The Wateree River Pirates have likely taken their final voyage. Only weeks after constructing a 50-foot-long, pirate-themed boat for use along the Wateree River, Matt McCaskill and Colt Shirley were forced to take apart the ship they essentially built from scratch.

“As soon as we got it done, they put signs all over it saying we had to have it gone in 30 days,” Shirley said. The boat was built by the two men with virtually no electricity along a sandbar under I-20 near Exit 98. 

According to Cpt. William Poole with the S.C. Department of Natural Resources’ (DNR) Law Enforcement Division in Florence, the placement of the ship was in violation of several statutes, including the S.C. Public Waters Nuisance Abatement Act, which prohibits structures from being built along public waterways.

”We also received about 12 to 15 complaints,” Poole said. “The biggest complaint was that it was an eye-sore and other people were saying that if someone could go down there and build that structure, then what’s going to stop somebody else from building another building or something else in the bed of the river.”
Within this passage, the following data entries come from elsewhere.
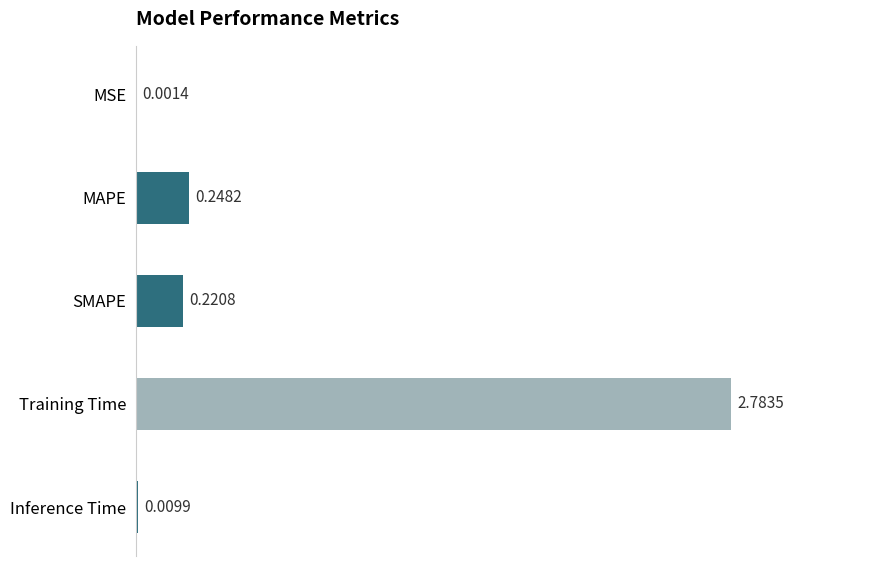

Which label corresponds to the largest value in the chart?

Training Time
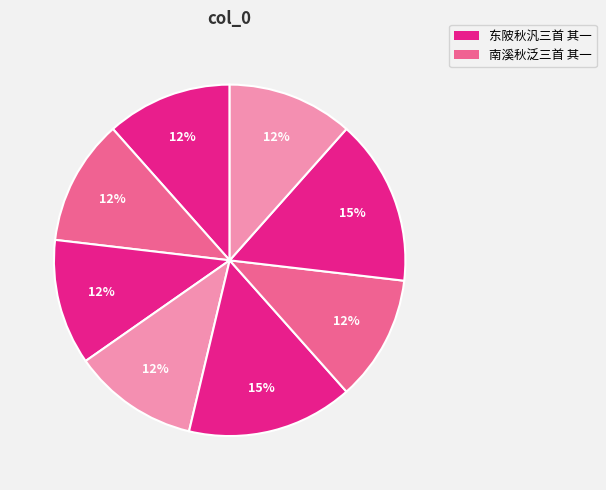

How many slices are in this pie chart?

8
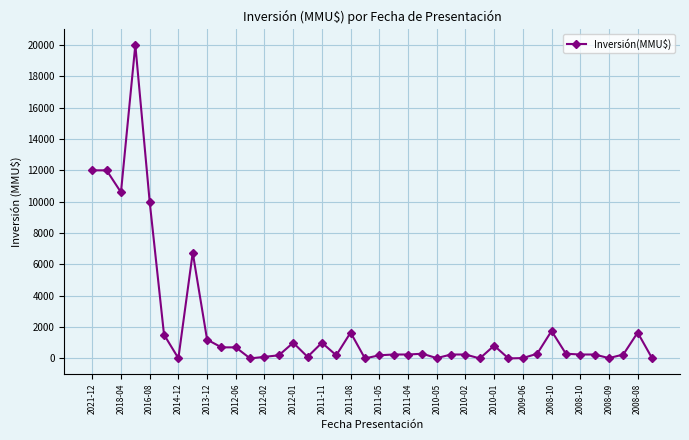

What is the greatest value displayed?

20000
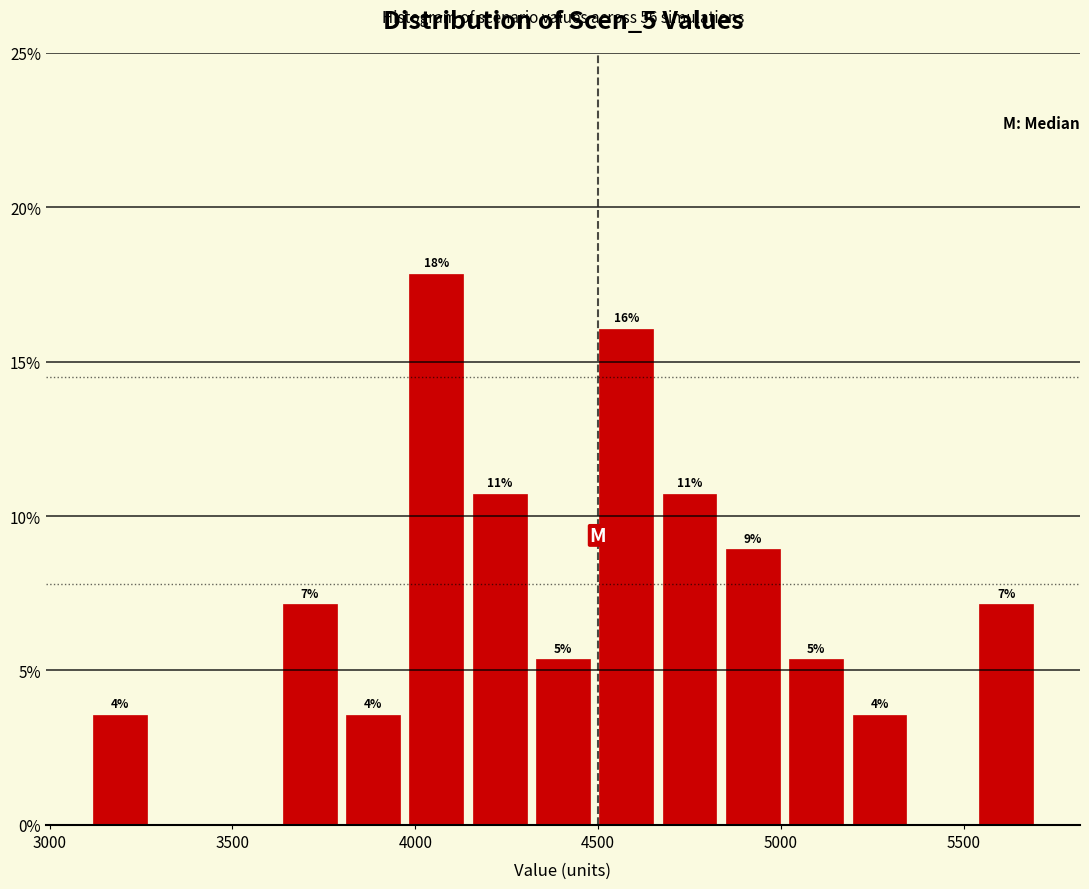

Around what value on the x-axis is the tallest bar? Give the approximate position of its centre, as read against the axis.

4050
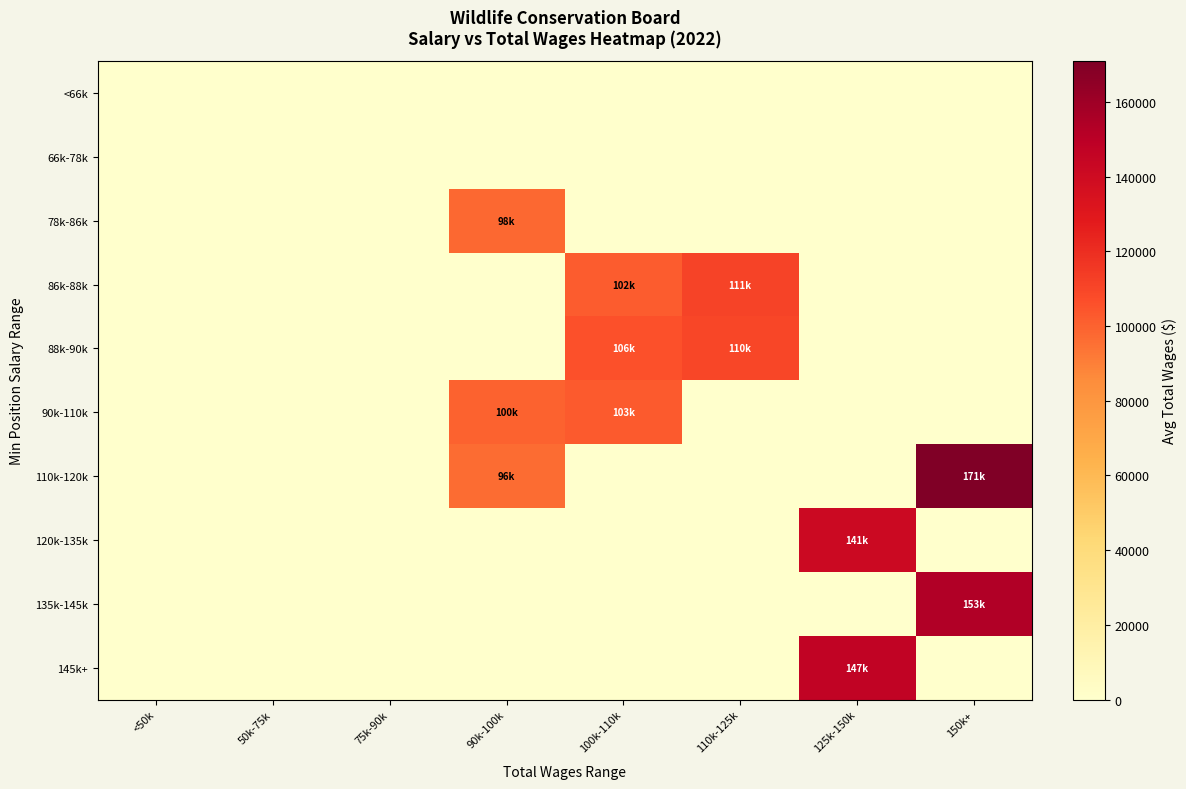

Reading right to left, extract all data points from this chart.

<66k: 150k+=0.0	125k-150k=0.0	110k-125k=0.0	100k-110k=0.0	90k-100k=0.0	75k-90k=0.0	50k-75k=0.0	<50k=0.0
66k-78k: 150k+=0.0	125k-150k=0.0	110k-125k=0.0	100k-110k=0.0	90k-100k=0.0	75k-90k=0.0	50k-75k=0.0	<50k=0.0
78k-86k: 150k+=0.0	125k-150k=0.0	110k-125k=0.0	100k-110k=0.0	90k-100k=97574.0	75k-90k=0.0	50k-75k=0.0	<50k=0.0
86k-88k: 150k+=0.0	125k-150k=0.0	110k-125k=111497.0	100k-110k=102128.0	90k-100k=0.0	75k-90k=0.0	50k-75k=0.0	<50k=0.0
88k-90k: 150k+=0.0	125k-150k=0.0	110k-125k=110141.0	100k-110k=105684.6	90k-100k=0.0	75k-90k=0.0	50k-75k=0.0	<50k=0.0
90k-110k: 150k+=0.0	125k-150k=0.0	110k-125k=0.0	100k-110k=102823.0	90k-100k=99912.0	75k-90k=0.0	50k-75k=0.0	<50k=0.0
110k-120k: 150k+=170936.0	125k-150k=0.0	110k-125k=0.0	100k-110k=0.0	90k-100k=96472.0	75k-90k=0.0	50k-75k=0.0	<50k=0.0
120k-135k: 150k+=0.0	125k-150k=140936.5	110k-125k=0.0	100k-110k=0.0	90k-100k=0.0	75k-90k=0.0	50k-75k=0.0	<50k=0.0
135k-145k: 150k+=153351.0	125k-150k=0.0	110k-125k=0.0	100k-110k=0.0	90k-100k=0.0	75k-90k=0.0	50k-75k=0.0	<50k=0.0
145k+: 150k+=0.0	125k-150k=146742.0	110k-125k=0.0	100k-110k=0.0	90k-100k=0.0	75k-90k=0.0	50k-75k=0.0	<50k=0.0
 The S.C. Public Waters Nuisance Abatement Act, outlined in State Law Sections 49-30-10 through 49-30-90, typically deals with so-called “river shacks,” which are floating structures built along lakes and rivers. According to Mark Plowden, communications director for the S.C. Attorney General’s Office, the pirate ship was also in violation of the law.   

“DNR has had some problems with river shacks in the past and their role is to identify such problems,” Plowden said. “They are responsible for identifying the problems and sending the file to the Attorney General’s Office to contemplate action. But as we understand, the pirate ship is in the process of being dismantled and we have every expectation that it will be fully removed pursuant to state law. Also, from what I understand, the two gentlemen who own the structure have been very cooperative to this point.”

While it was a disappointment for McCaskill and Shirley, they were actually able to make a few official trips in the ship. Their original plans, however, included weekend tours in the boat, which was nicknamed the “Black Heart.” The tours were to include rides along the Wateree, a fresh fruit breakfast and games like chess, checkers and volleyball along the river’s sandbars.

According to Shirley, the business seemed to be picking up, but due to the calls to DNR, the boat had to be taken out of the public’s view.

“We took it down the river and started dismantling it. We had to take it out of there,” Shirley said. “But I actually had a few people call me the other day including a woman who wanted to reserve a large party of people to come down there. A bunch of people were starting to call up because they wanted to have a spot on there and go cruising on the ship, but now it’s gone.”

At the time the initial plans were developing for the tours, McCaskill and Shirley said they wanted to help others enjoy the river as much as they do. For the two men from Camden, that goal still exists.

“We’re still going to rent kayaks to people and let people camp out on the sandbar. So we’ll still have kayak trips, but there just won’t be a ship involved. We’ve got our business license and everything so we can still rent stuff out and have a good time,” Shirley said.